Bila seseorang mengikuti konsep tersebut, menuruti jalannya, berusaha mencapai kebaikan, menghindar dari kejahatan; maka Allah akan membantunya mendapatkan petunjuk.”
Seseorang mendapatkan kebaikan. Dan tidaklah penting baginya apakah kebaikan itu termasuk fenomena yang disebutkan manusia.
Sesuatu yang penting baginya adalah bahwa hal itu baik menurut pandangan Allah dan kebaikan itu berasal dari sisi-Nya, sebab Allah-lah yang telah membuatkan konsep dan menentukan jalan baginya.
“Dan apa saja bencana yang menimpamu, maka dari (kesalahan) dirimu sendiri.”

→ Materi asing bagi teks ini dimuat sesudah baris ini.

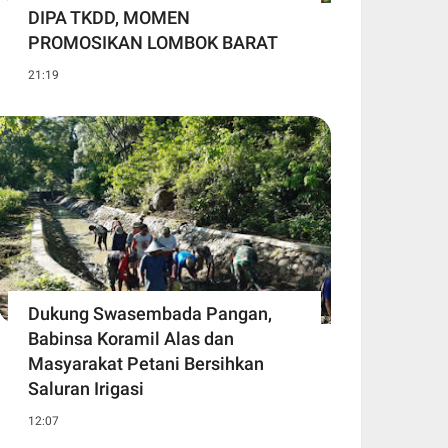
DIPA TKDD, MOMEN
PROMOSIKAN LOMBOK BARAT
21:19
Dukung Swasembada Pangan,
Babinsa Koramil Alas dan
Masyarakat Petani Bersihkan
Saluran Irigasi
12:07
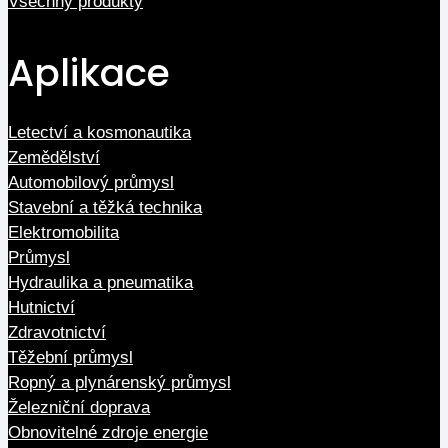
Všechny produkty
Aplikace
Letectví a kosmonautika
Zemědělství
Automobilový průmysl
Stavební a těžká technika
Elektromobilita
Průmysl
Hydraulika a pneumatika
Hutnictví
Zdravotnictví
Těžební průmysl
Ropný a plynárenský průmysl
Železniční doprava
Obnovitelné zdroje energie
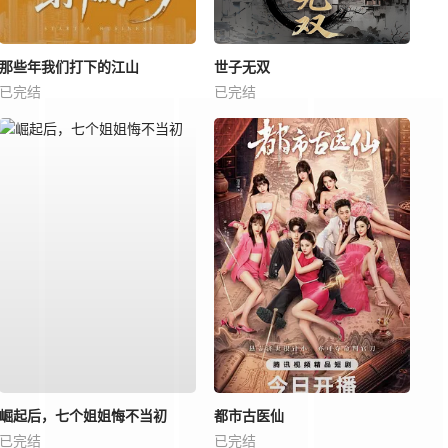
那些年我们打下的江山
世子无双
已完结
已完结
崛起后，七个姐姐悔不当初
都市古医仙
已完结
已完结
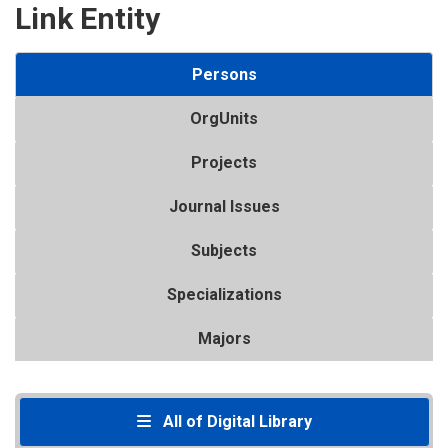
Link Entity
Persons
OrgUnits
Projects
Journal Issues
Subjects
Specializations
Majors
All of Digital Library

Fawaid yang dapat diambil dari ayat ni adalah: Bahwasanya manusia tidak dapat menjamin dalam dirinya selalu ada ketenangan, karena keburukan yang ia hadapi tidak lain adalah datangnya dari diri sendiri, dan tidak pula ia sibuk dengan cacian dan hinaan dari segenap manusia di sekitarnya lalu mengiraukannya, hendaklah ia kembali kepada kesalahan kemudian ia bertaubat darinya, dan memohon perlindungan kepada Allah dari keburukan dirinya dan kehinaan perbuatannya, ia mesti memohon kepada Allah agar Ia melimpahkan kepadanya pertolongan dalam ketaatan kepada-Nya, maka dengan itu semua ia akan meraih segala kebaikan dan menjauhkannya dari keburukan.
Demikian jelas Prof. Dr. Umar bin Abdullah al-Muqbil.

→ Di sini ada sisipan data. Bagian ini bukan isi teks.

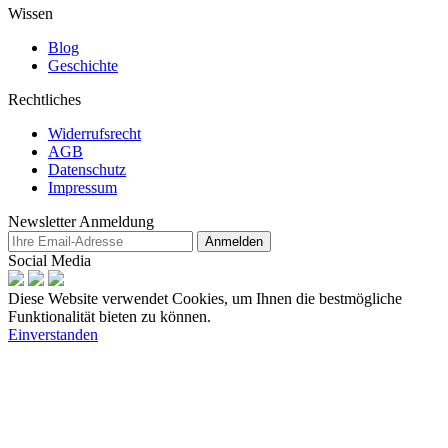
Wissen
Blog
Geschichte
Rechtliches
Widerrufsrecht
AGB
Datenschutz
Impressum
Newsletter Anmeldung
Anmelden
Social Media
Diese Website verwendet Cookies, um Ihnen die bestmögliche
Funktionalität bieten zu können.
Einverstanden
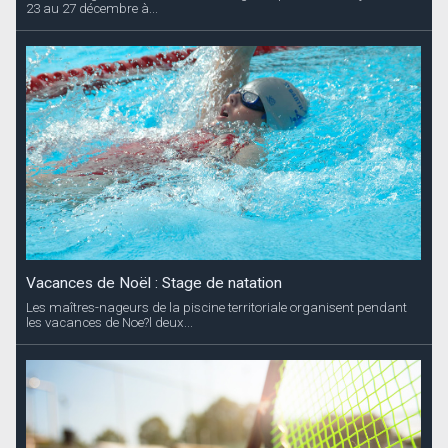
23 au 27 décembre à...
Vacances de Noël : Stage de natation
Les maîtres-nageurs de la piscine territoriale organisent pendant
les vacances de Noe?l deux...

Adapun Pelajaran dari ayat ini menurut Syaikh Abu Bakar Jabir A Jazairi adalah sebagai berikut:
Pelajaran dari ayat:
• Kebaikan dan keburukan, keduanya adalah atas takdir Allah.
• Kebaikan adalah dari Allah dan keburukan dari hawa nafsu. Kebaikan adalah perintah Allah yang mendatangkan sebab-sebabnya setelah Allah membuatnya terwujud dan menolong orang untuk mendapatkannya dan menjauhkan penghalang-penghalangnya.

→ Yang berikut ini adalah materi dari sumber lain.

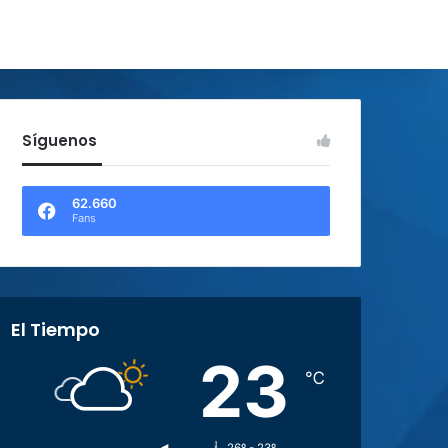
Síguenos
62.660
Fans
El Tiempo
23
℃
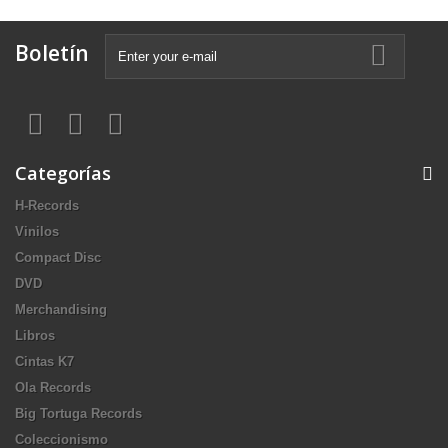
Boletín
Categorías
H-Records
Vinilos
Compact Disc
DVD
Merchandising
Libros
Cintas K7
Ola Records
Big Tortuga Records
Coleccionismo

Keburukan adalah berasal dari hawa nafsu karena Allah melarangnya, mengancam pelakunya, tidak memberi taufik menuju pada-Nya dan tidak menolong untuk melakukannya, keburukan adalah dari hawa nafsu bukan dari Allah.
Demikian tadabbur singkat dari ayat ini, semoga kita termasuk hamba-Nya yang dimampukan untuk melihat bahwa semua yang bersumber dari Allah adalah kebaikan yang sarat akan hikmah walau diri ini belum siap untuk menerimanya dan semua yang buruk itu adalah akibat dari kesalahan kita dalam menjalani rambu-rambu kehidupan yang telah ditetapkan oleh-Nya.